The worst part is that I have no one who understands, no one to talk to about how I feel. No one who cares.

This hurts.

Tuesday, May 14, 2013

I hate"............

I hate my life, I hate myself and I hate YOU!  My life was good until you decided that the new, improved pinup picture version of you was too good for me.  Or I wasn't good enough for you.  Either way, I have tried to move on.  I have a place, stuff cats but I am empty.  Completely and totally empty.  I go nowhere, I do nothing.  My only wish is that I could just sleep forever.  Not die, just sleep.  When you sleep at least you have your dreams, I don't even have those.  

I try to go out and mingle.  I end up an island in a room of 50 people who pass by without a glance or make perfunctory comments just to be polite.  I am so utterly alone it hurts.  I try to mask it but it's hard to be happy when you're not.

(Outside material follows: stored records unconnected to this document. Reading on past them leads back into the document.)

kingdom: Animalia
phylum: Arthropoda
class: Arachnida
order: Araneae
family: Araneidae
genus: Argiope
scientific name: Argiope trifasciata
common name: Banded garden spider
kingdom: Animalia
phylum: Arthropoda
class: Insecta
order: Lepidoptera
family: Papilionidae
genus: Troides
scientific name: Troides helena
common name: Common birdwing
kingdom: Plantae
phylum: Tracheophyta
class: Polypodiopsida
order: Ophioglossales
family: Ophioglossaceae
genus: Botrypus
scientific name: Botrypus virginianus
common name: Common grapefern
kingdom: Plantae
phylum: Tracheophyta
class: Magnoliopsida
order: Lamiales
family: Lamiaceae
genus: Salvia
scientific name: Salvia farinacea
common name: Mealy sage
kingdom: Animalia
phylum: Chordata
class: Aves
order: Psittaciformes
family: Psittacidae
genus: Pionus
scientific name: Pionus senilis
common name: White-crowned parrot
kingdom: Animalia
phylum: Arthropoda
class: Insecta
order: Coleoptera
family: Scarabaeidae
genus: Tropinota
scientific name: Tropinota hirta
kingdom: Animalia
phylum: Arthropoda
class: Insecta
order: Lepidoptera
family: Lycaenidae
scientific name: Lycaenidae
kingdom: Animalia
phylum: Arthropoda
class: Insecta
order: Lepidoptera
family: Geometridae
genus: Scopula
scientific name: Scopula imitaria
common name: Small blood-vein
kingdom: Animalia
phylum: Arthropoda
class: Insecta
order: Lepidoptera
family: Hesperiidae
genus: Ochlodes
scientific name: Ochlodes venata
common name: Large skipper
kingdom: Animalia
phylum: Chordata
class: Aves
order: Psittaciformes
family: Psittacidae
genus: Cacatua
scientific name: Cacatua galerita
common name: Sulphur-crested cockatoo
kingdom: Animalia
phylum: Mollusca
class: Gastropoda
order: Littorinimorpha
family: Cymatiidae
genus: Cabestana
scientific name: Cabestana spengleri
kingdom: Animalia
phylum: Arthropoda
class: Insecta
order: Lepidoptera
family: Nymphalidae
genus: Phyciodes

To top it off you bring your "good friend" to graduation.  Thanks ,nothing like rubbing my nose in it.  Made you feel special I'll bet.  

I feel like I don't deserve to be happy or to be loved and appreciated.  I feel like a toy that the kid no longer wants.  I live in fear that my life will end alone, cold and miserable.  I guess that was God's plan for me all along.  Thanks for nothing Big Guy.